The 53-year-old West had been employed doing prep work in the operating room of a Veterans Affairs hospital until a bout of depression and the contracting of hepatitis C left her in a disability fight with the VA, and no income for two years. Desperate, in 2008 she approached Gosnell, her primary care doctor for more than 20 years, and he offered her work for pay under the table at his Women’s Medical Society in West Philadelphia, where she was taught to take vital signs, prep the procedure rooms, and administer antibiotics in the post-procedure rooms.

Monday’s questioning by the DA concentrated on a Virginia woman who died as a result of medications associated with her abortion. West was on duty that night, but as defense attorney Jack McMahon pressed in his cross examination it became alarmingly clear to the courtroom that at every step of the crisis, West’s involvement in the demise of Karnamaya Mongar was remote but that she had been helpful to the patient—including offering to drive Mongar’s family to the hospital and bringing along the patient file, which the paramedics had forgotten.

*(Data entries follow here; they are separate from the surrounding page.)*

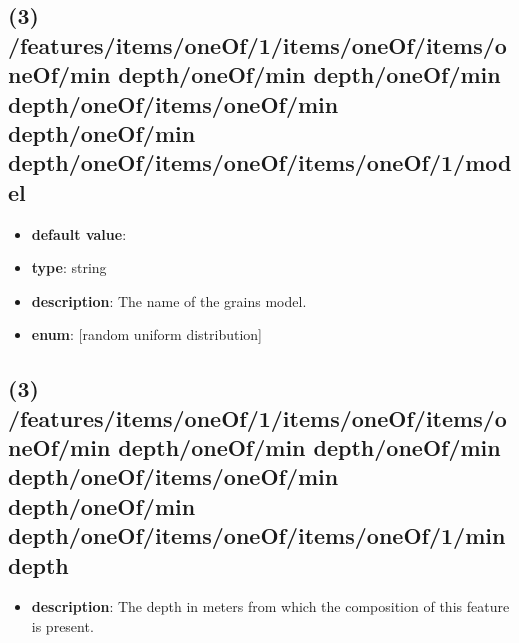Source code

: \subsection{(3) /features/items/oneOf/1/items/oneOf/items/oneOf/min depth/oneOf/min depth/oneOf/min depth/oneOf/items/oneOf/min depth/oneOf/min depth/oneOf/items/oneOf/items/oneOf/1/model}
\begin{itemize}[leftmargin=3em]\item {\bf default value}: 
\item {\bf type}: string
\item {\bf description}: The name of the grains model.
\item {\bf enum}: [random uniform distribution]\end{itemize}\subsection{(3) /features/items/oneOf/1/items/oneOf/items/oneOf/min depth/oneOf/min depth/oneOf/min depth/oneOf/items/oneOf/min depth/oneOf/min depth/oneOf/items/oneOf/items/oneOf/1/min depth}
\begin{itemize}[leftmargin=3em]\item {\bf description}: The depth in meters from which the composition of this feature is present.
\end{itemize}

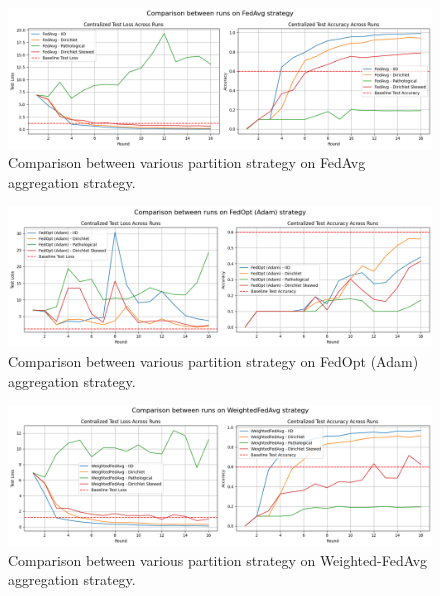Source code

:\documentclass[11pt]{article}
\begin{document}
    \begin{figure}[h!]
        \centering
        \includegraphics[width=1\linewidth]{img/experiment_2/fedavg-comparison}
        \caption{Comparison between various partition strategy on FedAvg aggregation strategy.}
        \label{fig:exp2-fedavg-comparison}
    \end{figure}

    \begin{figure}[h!]
        \centering
        \includegraphics[width=1\linewidth]{img/experiment_2/fedopt-comparison}
        \caption{Comparison between various partition strategy on FedOpt (Adam) aggregation strategy.}
        \label{fig:exp2-fedopt-comparison}
    \end{figure}

    \begin{figure}[h!]
        \centering
        \includegraphics[width=1\linewidth]{img/experiment_2/weightedfedavg-comparison}
        \caption{Comparison between various partition strategy on Weighted-FedAvg aggregation strategy.}
        \label{fig:exp2-weightedfedavg-comparison}
    \end{figure}
\end{document}
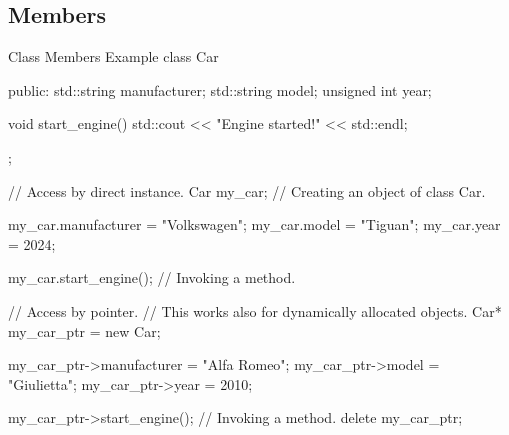 \subsection{Members}

\begin{neonlisting}[language=C++]{Class Members Example}
class Car {
public:
    std::string manufacturer;
    std::string model;
    unsigned int year;

    void start_engine() {
        std::cout << "Engine started!" << std::endl;
    }
};

// Access by direct instance.
Car my_car; // Creating an object of class Car.

my_car.manufacturer = "Volkswagen";
my_car.model = "Tiguan";
my_car.year = 2024;

my_car.start_engine(); // Invoking a method.

// Access by pointer.
// This works also for dynamically allocated objects.
Car* my_car_ptr = new Car{};

my_car_ptr->manufacturer = "Alfa Romeo";
my_car_ptr->model = "Giulietta";
my_car_ptr->year = 2010;

my_car_ptr->start_engine(); // Invoking a method.
delete my_car_ptr;
\end{neonlisting}

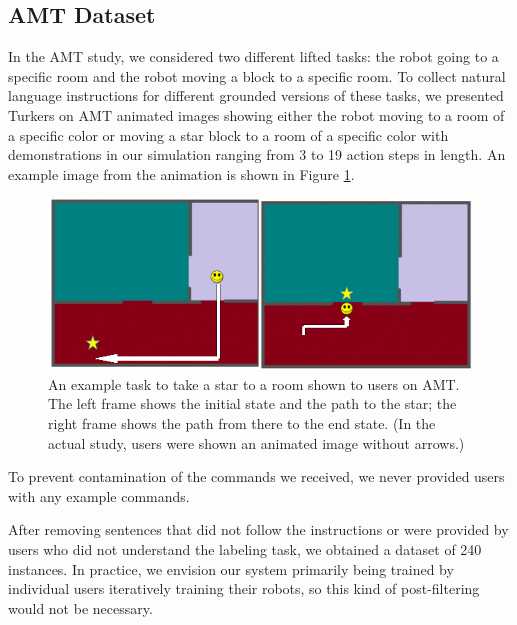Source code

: \documentclass[conference]{IEEEtran}
\begin{document}
\subsection{AMT Dataset}
In the AMT study, we considered two different lifted tasks: the robot going to a specific room and the robot moving a block to a specific room. 
To collect natural language instructions for different grounded versions of these tasks, we presented Turkers on AMT animated images showing either the robot moving to a room of a specific color or moving a star block to a room of a specific color with demonstrations in our simulation ranging from 3 to 19 action steps in length. An example image from the animation is shown in Figure \ref{fig:animation}.
\begin{figure}[tp]
\begin{center}
\includegraphics[width=\columnwidth]{images/map1_2a}
\caption{\small An example task to take a star to a room shown to users on AMT. The left frame shows the initial state and the path to the star; the right frame shows the path from there to the end state. (In the actual study, users were shown an animated image without arrows.)}
\label{fig:animation}
\end{center}
\end{figure}
To prevent contamination of the commands we received, we never provided users with any example commands. 

After removing sentences that did not follow the instructions or were provided by users who did not understand the labeling task,
we obtained a dataset of 240 instances. %
In practice, we envision our system primarily being trained by individual users iteratively training their robots, so this kind of post-filtering would not be necessary.
\end{document}
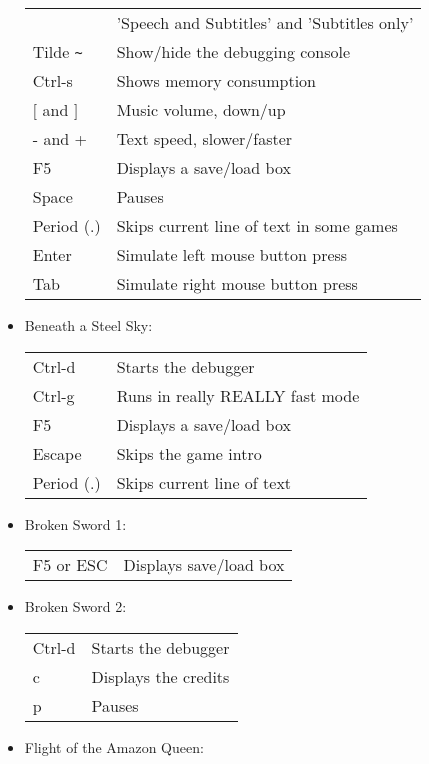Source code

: \begin{itemize}
\begin{tabular}{ll}
                           & 'Speech and Subtitles' and 'Subtitles only'\\
    Tilde \verb#~#         & Show/hide the debugging console\\
    Ctrl-s                 & Shows memory consumption\\
    $[$ and $]$                & Music volume, down/up\\
    - and +                & Text speed, slower/faster\\
    F5                     & Displays a save/load box\\
    Space                  & Pauses\\
    Period (.)             & Skips current line of text in some games\\
    Enter                  & Simulate left mouse button press\\
    Tab                    & Simulate right mouse button press\\
  \end{tabular}
\item Beneath a Steel Sky:\\
  \begin{tabular}{ll}
    Ctrl-d                 & Starts the debugger\\
    Ctrl-g                 & Runs in really REALLY fast mode\\
    F5                     & Displays a save/load box\\
    Escape                 & Skips the game intro\\
    Period (.)             & Skips current line of text\\
  \end{tabular}
\item Broken Sword 1:\\
  \begin{tabular}{ll}
    F5 or ESC              & Displays save/load box\\
  \end{tabular}
\item Broken Sword 2:\\
  \begin{tabular}{ll}
    Ctrl-d                 & Starts the debugger\\
    c                      & Displays the credits\\
    p                      & Pauses\\
  \end{tabular}
\item Flight of the Amazon Queen:\\

\end{itemize}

Genuinely perplexed, McMahon finally asked West, “In this plea agreement you pled guilty to third-degree murder. Why? You didn’t give any meds. You weren’t in the procedure room. You did nothing but try to help her.” The obvious conclusion hovering above the proceedings like a poisoned piñata was that the prosecution had intimidated the feckless woman into taking a very bad deal indeed. What’s worse, what was done was done and irreversible. An incredulous McMahon asked the judge for a sidebar, and he could be heard complaining that since she has pleaded guilty, “there’s no defense for her.”

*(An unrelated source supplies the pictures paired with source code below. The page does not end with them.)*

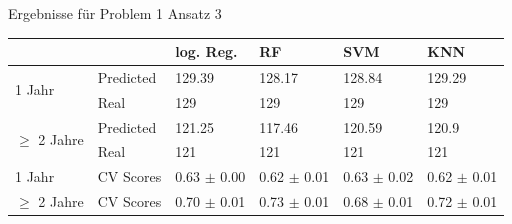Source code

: \documentclass[17pt, fleqn]{beamer}
\begin{document}
\begin{frame}{Ergebnisse für Problem 1 Ansatz 3}
    \scriptsize{
    \begin{table}[ht]
        \begin{tabular}{ p{1.5cm} p{1cm} p{1cm} p{1cm} p{1cm} p{1cm} }
                         &                  & log. Reg.                                  & RF                                         & SVM                                        & KNN                                        \\
          \hline
          \multirow{2}{3em}{1 Jahr}
                         & Predicted        & 129.39                                     & 128.17                                     & 128.84                                     & 129.29                                     \\
                         & Real             & 129                                        & 129                                        & 129                                        & 129                                        \\
      
          \multirow{2}{2.5cm}{$\geq$ 2 Jahre}
                         & Predicted        & 121.25                                     & 117.46                                     & 120.59                                     & 120.9                                      \\
                         & Real             & 121                                        & 121                                        & 121                                        & 121                                        \\
          \hline
          
          1 Jahr         & CV Scores        & 0.63 $\pm$ 0.00                            & 0.62 $\pm$ 0.01                            & 0.63 $\pm$ 0.02                            & 0.62 $\pm$ 0.01                            \\
          $\geq$ 2 Jahre & CV Scores        & 0.70 $\pm$ 0.01                            & 0.73 $\pm$ 0.01                            & 0.68 $\pm$ 0.01                            & 0.72 $\pm$ 0.01                            \\
      
          \hline
        \end{tabular}
      \end{table}
    }
\end{frame}
\end{document}
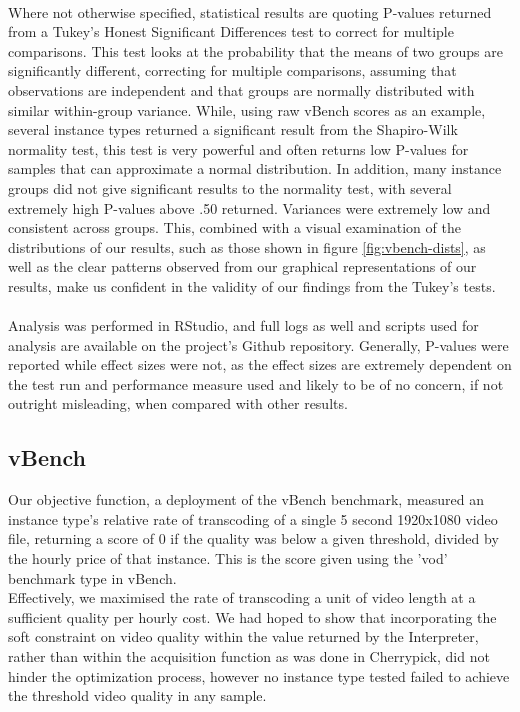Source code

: \documentclass{report}
\begin{document}
\paragraph{}
Where not otherwise specified, statistical results are quoting P-values returned from a Tukey's Honest Significant Differences test to correct for multiple comparisons. This test looks at the probability that the means of two groups are significantly different, correcting for multiple comparisons, assuming that observations are independent and that groups are normally distributed with similar within-group variance. While, using raw vBench scores as an example, several instance types returned a significant result from the Shapiro-Wilk normality test, this test is very powerful and often returns low P-values for samples that can approximate a normal distribution. In addition, many  instance groups did not give significant results to the normality test, with several extremely high P-values above .50 returned. Variances were extremely low and consistent across groups. This, combined with a visual examination of the distributions of our results, such as those shown in figure \ref{fig:vbench-dists}, as well as the clear patterns observed from our graphical representations of our results, make us confident in the validity of our findings from the Tukey's tests.

\paragraph{}
Analysis was performed in RStudio\cite{RCoreTeam2018,RStudioTeam2016}, and full logs as well and scripts used for analysis are available on the project's Github repository. Generally, P-values were reported while effect sizes were not, as the effect sizes are extremely dependent on the test run and performance measure used and likely to be of no concern, if not outright misleading, when compared with other results.

\subsection{vBench}
Our objective function, a deployment of the vBench benchmark, measured an instance type's relative rate of transcoding of a single 5 second 1920x1080 video file, returning a score of 0 if the quality was below a given threshold, divided by the hourly price of that instance. This is the score given using the 'vod' benchmark type in vBench.\\
Effectively, we maximised the rate of transcoding a unit of video length at a sufficient quality per hourly cost. We had hoped to show that incorporating the soft constraint on video quality within the value returned by the Interpreter, rather than within the acquisition function as was done in Cherrypick, did not hinder the optimization process, however no instance type tested failed to achieve the threshold video quality in any sample.
\end{document}
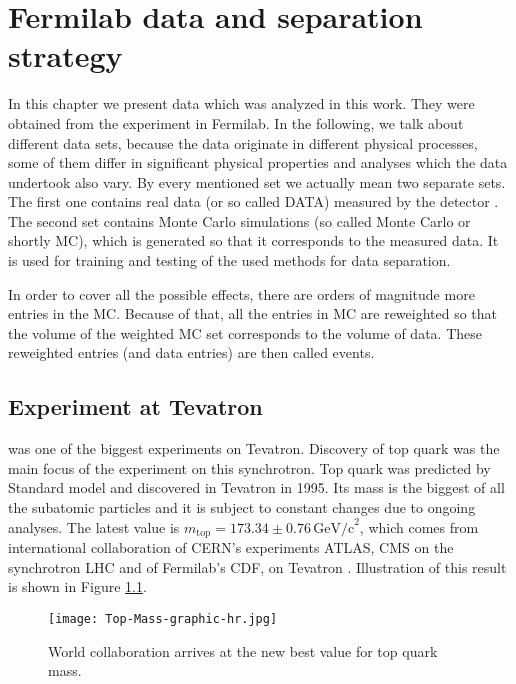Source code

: \chapter{Fermilab data and separation strategy}

In this chapter we present data which was analyzed in this work. They were obtained from the experiment \dzero in Fermilab. In the following, we talk about different data sets, because the data originate in different physical processes, some of them differ in significant physical properties and analyses which the data undertook also vary. By every mentioned set we actually mean two separate sets. The first one contains real data (or so called DATA) measured by the detector \dzero. The second set contains Monte Carlo simulations (so called Monte Carlo or shortly MC), which is generated so that it corresponds to the measured data. It is used for training and testing of the used methods for data separation.

In order to cover all the possible effects, there are orders of magnitude more entries in the MC. Because of that, all the entries in MC are reweighted so that the volume of the weighted MC set corresponds to the volume of data. These reweighted entries (and data entries) are then called events.

\section{\texorpdfstring{\dzero}{D0} Experiment at Tevatron}
\dzero was one of the biggest experiments on Tevatron. Discovery of top quark was the main focus of the \dzero experiment on this synchrotron. Top quark was predicted by Standard model and discovered in Tevatron in 1995. Its mass is the biggest of all the subatomic particles and it is subject to constant changes due to ongoing analyses. The latest value is $m_\mathrm{top} = 173.34 \pm 0.76 \,\mathrm{GeV/c}^2 $, which comes from international collaboration of CERN's experiments ATLAS, CMS on the synchrotron LHC and of Fermilab's CDF, \dzero on Tevatron \cite{jointMass}. Illustration of this result is shown in Figure \ref{fig:jointMass}. 

\begin{figure}[h]
	\centering
	\texttt{[image: Top-Mass-graphic-hr.jpg]}
	\caption{World collaboration arrives at the new best value for top quark mass.}
	\label{fig:jointMass}
\end{figure}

Two years ago a car accident in my family generated seven separate citations totaling $706.45, which I immediately sat down and wrote checks for, naively thinking that that’s what you do when you get traffic tickets—you pay them. I was later told by a lawyer at church and by every Tom, Dick, and Harry, how dumb I was. Nobody does that, the lawyer told me. What you do is appear before the judge looking normal, and he routinely reduces the fines. Sherry West, like me, was a babe in the legal weeds, and as malleable in the hands of the system as Puzzle the donkey in the hands of the shifty ape Shift in C.S. Lewis’ The Last Battle.

In another trial 2,000 years ago, Jesus commented to Pontius Pilate about degrees of guilt (John 19:11). By the end of Monday afternoon in Judge Jeffrey Minehart’s courtroom, the loss of innocence was spreading like a fetid inkblot.